The moments happen.  Those unplanned and unforeseen moments that we never thought would happen to our marriage blindsided us.  Nobody plans for disappointments.  There’s not a single one of us who walked the aisle of our weddings wishing that we could have frustration in our marriage.

But it happens.  You are human.  You married a human.  Humans are messy.  “Crap” is going to happen.  But you have the choice: wallow in it or see it with 50/20 vision.  See it from a place where God can use it to fertilize growth for the future.

Here’s a few tips for you to get 50/20 vision of the “crap” that happens…

1.  Guard your responses. The book of James tells us, “Understand this, my dear brothers and sisters: You must all be quick to listen, slow to speak, and slow to get angry.” This is a 3-part message by itself. Don’t be reactionary. Take time to ponder and process what is taking place. See past the surface into the deeper issues.  Perhaps your spouse isn’t trying to hurt you purposely, but he/she is acting out of her themselves. Take a moment to listen thoroughly, carefully choose healthy words, and calm your temperament.  

2. Be careful who you surround yourself with. Psalm 1 warns us to be cautious to not surround ourselves with people who are NOT going to have a healthy, Godly mindset.  But joyous living comes from surrounding yourself with the wisdom (Word) of God.  When we do, the promise is we will be like a like “trees planted along the riverbank, bearing fruit each season. Their leaves never wither, and they prosper in all they do.”  I don’t care if the person is your BFF, if the person is all about telling you what you want to hear and/or what they selfishly want for you, you need to separate yourself from them during this season.  When the “crappy” moments of life hit, the wisdom (or lack thereof) you surround yourself with can make all the difference in the world.

3. Be a bridge builder. We’re always waiting for others to make the first move. Some say, “Time heals everything.” It’s a lie. Time, by itself, heals nothing. The only way to resolve conflict is to face it. God expects you to take the first step. He expects you to be the peacemaker. You make the first move. It doesn’t matter if you are the offended one or the offender.  Always see it as your move. It’s so important that God says it takes priority over worship.  Matthew 5:23-24 says, “So if you are presenting a sacrifice at the altar in the Temple and you suddenly remember that someone has something against you, leave your sacrifice there at the altar. Go and be reconciled to that person. Then come and offer your sacrifice to God” (NLT).

4. See what Christ sees. Potential is recognizing the future possibility.  It’s unrealized power.  This is the way Christ sees us.  He sees His power working in us and what can be done/accomplished through Him if we will walk in obedience.  NOTE: He doesn’t wait for our actions to begin to see who we could be.  He doesn’t wait for our obedience to respond to us.  Jesus reaches out when we don’t. He offers a future without us even deserving it.  Your spouse may look and act like a mess.  But if you’ll look in the mirror, you’re not going to see any less in you.  This is why we all need to see what Jesus sees. Always look past the surface and see the potential.

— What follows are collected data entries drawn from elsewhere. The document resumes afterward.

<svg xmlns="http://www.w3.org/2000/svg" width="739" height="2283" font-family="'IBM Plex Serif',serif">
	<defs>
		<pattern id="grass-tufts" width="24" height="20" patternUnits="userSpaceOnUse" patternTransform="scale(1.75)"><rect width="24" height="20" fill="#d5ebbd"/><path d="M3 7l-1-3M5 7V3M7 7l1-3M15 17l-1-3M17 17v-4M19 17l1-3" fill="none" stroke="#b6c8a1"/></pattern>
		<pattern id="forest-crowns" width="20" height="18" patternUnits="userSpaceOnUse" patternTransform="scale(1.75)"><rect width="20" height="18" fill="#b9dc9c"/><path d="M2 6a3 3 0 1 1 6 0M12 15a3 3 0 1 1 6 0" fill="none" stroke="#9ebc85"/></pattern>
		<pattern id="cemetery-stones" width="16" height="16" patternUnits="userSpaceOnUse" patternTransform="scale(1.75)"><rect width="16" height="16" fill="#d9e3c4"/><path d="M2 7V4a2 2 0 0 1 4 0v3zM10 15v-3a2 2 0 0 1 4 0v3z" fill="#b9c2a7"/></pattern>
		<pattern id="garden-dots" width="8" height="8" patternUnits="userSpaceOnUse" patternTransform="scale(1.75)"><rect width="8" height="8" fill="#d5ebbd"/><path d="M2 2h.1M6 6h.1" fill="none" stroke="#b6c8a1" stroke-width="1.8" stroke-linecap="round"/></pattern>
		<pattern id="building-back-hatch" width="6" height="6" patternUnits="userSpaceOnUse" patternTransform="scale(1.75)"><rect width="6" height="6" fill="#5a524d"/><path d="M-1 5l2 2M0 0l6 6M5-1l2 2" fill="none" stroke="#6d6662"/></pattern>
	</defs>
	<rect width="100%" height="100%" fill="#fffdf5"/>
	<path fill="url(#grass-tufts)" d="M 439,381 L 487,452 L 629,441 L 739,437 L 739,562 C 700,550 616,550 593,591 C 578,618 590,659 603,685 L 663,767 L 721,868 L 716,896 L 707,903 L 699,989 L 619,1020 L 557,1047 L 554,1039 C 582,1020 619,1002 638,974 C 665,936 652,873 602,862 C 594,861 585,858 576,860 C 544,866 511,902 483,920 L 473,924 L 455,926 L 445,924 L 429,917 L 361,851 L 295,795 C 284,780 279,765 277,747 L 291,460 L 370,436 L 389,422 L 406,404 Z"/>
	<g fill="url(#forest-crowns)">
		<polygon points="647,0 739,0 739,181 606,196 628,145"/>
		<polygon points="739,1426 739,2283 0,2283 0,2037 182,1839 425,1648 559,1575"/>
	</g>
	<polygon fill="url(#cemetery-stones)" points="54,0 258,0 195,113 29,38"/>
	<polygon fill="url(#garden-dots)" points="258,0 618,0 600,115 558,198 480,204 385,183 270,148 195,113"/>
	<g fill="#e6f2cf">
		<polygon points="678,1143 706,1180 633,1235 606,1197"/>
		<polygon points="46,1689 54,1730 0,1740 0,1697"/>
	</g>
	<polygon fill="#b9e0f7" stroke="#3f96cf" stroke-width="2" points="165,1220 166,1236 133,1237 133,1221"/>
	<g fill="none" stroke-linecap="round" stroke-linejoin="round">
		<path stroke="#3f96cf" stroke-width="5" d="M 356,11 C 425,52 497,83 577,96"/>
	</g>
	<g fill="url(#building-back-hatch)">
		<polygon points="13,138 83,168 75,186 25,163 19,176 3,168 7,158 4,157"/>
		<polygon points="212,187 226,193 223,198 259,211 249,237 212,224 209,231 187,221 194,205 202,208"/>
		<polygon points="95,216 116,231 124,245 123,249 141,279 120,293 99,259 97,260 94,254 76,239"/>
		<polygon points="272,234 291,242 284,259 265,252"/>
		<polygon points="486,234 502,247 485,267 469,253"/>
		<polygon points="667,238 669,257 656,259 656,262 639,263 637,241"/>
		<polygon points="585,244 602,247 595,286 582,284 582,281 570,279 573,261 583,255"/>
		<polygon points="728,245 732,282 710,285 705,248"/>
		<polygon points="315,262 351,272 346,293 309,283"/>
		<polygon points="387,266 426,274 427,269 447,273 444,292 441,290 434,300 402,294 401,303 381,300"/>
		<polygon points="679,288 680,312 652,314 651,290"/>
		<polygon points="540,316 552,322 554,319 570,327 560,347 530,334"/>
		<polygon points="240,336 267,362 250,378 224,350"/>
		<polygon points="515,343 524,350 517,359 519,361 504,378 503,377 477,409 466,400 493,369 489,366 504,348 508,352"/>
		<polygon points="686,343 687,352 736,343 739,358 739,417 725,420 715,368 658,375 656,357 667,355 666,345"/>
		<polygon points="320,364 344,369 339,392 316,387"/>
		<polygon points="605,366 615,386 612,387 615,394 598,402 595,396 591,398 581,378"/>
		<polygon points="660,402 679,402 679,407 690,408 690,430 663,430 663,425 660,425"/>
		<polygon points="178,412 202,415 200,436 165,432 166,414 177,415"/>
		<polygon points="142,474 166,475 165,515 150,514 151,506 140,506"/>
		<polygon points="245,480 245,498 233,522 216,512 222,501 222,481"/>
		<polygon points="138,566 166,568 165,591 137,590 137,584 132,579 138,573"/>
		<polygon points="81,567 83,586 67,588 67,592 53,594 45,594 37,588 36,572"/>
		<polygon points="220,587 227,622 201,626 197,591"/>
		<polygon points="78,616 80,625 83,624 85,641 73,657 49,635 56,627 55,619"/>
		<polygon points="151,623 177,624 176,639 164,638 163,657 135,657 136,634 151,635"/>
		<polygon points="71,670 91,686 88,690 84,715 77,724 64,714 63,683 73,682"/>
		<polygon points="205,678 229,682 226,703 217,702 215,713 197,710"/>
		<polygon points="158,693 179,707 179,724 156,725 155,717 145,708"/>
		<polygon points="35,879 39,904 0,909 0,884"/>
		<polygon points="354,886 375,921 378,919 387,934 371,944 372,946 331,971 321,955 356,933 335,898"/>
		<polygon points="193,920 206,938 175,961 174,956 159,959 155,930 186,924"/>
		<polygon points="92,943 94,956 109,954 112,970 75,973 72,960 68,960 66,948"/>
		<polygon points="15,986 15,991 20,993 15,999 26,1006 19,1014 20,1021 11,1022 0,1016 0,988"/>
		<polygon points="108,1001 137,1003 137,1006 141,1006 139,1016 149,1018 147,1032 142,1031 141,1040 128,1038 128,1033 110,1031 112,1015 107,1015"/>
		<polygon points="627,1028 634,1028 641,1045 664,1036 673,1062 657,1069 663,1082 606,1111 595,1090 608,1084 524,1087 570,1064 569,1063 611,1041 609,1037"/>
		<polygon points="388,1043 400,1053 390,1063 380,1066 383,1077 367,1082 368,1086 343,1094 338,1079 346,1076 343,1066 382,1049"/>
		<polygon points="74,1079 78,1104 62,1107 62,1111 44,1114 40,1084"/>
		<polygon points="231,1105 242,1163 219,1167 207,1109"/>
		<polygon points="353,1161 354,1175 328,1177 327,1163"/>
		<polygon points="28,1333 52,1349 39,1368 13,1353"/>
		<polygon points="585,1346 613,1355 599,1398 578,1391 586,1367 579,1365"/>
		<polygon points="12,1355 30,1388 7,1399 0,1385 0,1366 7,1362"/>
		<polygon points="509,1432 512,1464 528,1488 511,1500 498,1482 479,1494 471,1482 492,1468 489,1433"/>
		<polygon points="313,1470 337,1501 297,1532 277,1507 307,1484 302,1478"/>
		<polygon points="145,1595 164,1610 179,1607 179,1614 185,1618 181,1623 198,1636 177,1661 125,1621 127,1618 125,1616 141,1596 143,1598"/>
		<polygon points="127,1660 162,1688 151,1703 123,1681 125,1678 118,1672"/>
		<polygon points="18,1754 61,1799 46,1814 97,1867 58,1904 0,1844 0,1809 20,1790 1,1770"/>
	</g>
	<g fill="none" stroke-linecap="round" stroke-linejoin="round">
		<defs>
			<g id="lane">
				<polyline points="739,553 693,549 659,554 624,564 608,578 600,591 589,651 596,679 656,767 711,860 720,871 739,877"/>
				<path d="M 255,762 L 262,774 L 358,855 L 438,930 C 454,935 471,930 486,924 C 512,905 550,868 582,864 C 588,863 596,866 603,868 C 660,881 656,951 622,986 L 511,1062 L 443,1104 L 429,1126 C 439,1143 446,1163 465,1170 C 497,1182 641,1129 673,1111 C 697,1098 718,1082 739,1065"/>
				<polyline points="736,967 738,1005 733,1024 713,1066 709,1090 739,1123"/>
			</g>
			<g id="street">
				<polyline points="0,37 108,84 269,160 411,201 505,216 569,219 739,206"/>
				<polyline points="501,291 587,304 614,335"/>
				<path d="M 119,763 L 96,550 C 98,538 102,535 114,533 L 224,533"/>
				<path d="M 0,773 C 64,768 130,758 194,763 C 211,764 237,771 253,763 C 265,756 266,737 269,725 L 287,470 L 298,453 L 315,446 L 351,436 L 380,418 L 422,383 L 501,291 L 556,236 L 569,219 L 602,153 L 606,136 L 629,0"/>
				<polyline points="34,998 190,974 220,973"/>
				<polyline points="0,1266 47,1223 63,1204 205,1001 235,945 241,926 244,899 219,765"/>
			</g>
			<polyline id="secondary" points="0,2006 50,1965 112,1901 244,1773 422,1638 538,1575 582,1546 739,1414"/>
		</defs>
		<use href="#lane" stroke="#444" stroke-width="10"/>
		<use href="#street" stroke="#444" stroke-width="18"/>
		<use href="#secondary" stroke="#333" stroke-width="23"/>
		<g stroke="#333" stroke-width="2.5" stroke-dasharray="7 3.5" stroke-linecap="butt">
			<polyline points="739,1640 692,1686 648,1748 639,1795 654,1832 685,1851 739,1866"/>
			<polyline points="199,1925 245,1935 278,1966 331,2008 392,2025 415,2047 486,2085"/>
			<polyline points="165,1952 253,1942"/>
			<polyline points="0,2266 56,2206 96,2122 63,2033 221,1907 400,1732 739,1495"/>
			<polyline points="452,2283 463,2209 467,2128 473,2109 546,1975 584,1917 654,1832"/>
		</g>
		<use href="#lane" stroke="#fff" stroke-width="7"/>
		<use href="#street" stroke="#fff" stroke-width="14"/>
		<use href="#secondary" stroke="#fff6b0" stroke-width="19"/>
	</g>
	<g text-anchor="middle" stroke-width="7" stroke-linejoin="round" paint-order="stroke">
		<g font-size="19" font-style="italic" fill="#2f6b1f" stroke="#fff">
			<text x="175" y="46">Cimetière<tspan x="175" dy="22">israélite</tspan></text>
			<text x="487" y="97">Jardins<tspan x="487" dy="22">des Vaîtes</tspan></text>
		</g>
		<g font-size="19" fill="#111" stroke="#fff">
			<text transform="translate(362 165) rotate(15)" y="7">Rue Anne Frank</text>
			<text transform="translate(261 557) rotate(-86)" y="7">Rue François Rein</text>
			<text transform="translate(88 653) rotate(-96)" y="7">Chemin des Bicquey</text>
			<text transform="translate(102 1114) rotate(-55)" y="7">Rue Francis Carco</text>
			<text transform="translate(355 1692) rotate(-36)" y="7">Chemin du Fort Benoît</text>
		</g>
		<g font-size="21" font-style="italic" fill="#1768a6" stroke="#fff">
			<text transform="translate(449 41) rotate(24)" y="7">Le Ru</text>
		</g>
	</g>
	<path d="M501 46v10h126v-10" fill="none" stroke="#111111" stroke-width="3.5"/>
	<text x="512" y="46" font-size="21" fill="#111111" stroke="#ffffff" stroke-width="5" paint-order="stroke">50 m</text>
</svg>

5. Love based upon His love and not yours. 1 Corinthians 13 has been read at so many weddings.  I’ve done it.  I’ve heard it. We constantly read it from the place of how we are supposed to love.  We really need to see it as a description of how God loves.  Us humans carry such a surface level understanding of love. It’s so dependent upon “what have you done for me lately.”  We fall “out” of love as fast as we fall “in” love.  Paul tells a Corinthian church who is struggling with an understanding of love, sex, and community that THIS is what God’s love looks like.  It’s not a circumstantial feeling.  It’s a daily decision.  And if we are going to reflect Him, we need to daily decide to respond to the world around us, especially our spouse, with His love. 

Crap happens to all of us.  Storms don’t discriminate.  They’re equal opportunity givers. But today you need to decide: Are you going to wallow in it? Or are you ready to turn it around to fertilize your future and launch your marriage towards health. 

It time to move forward and see God do amazing things.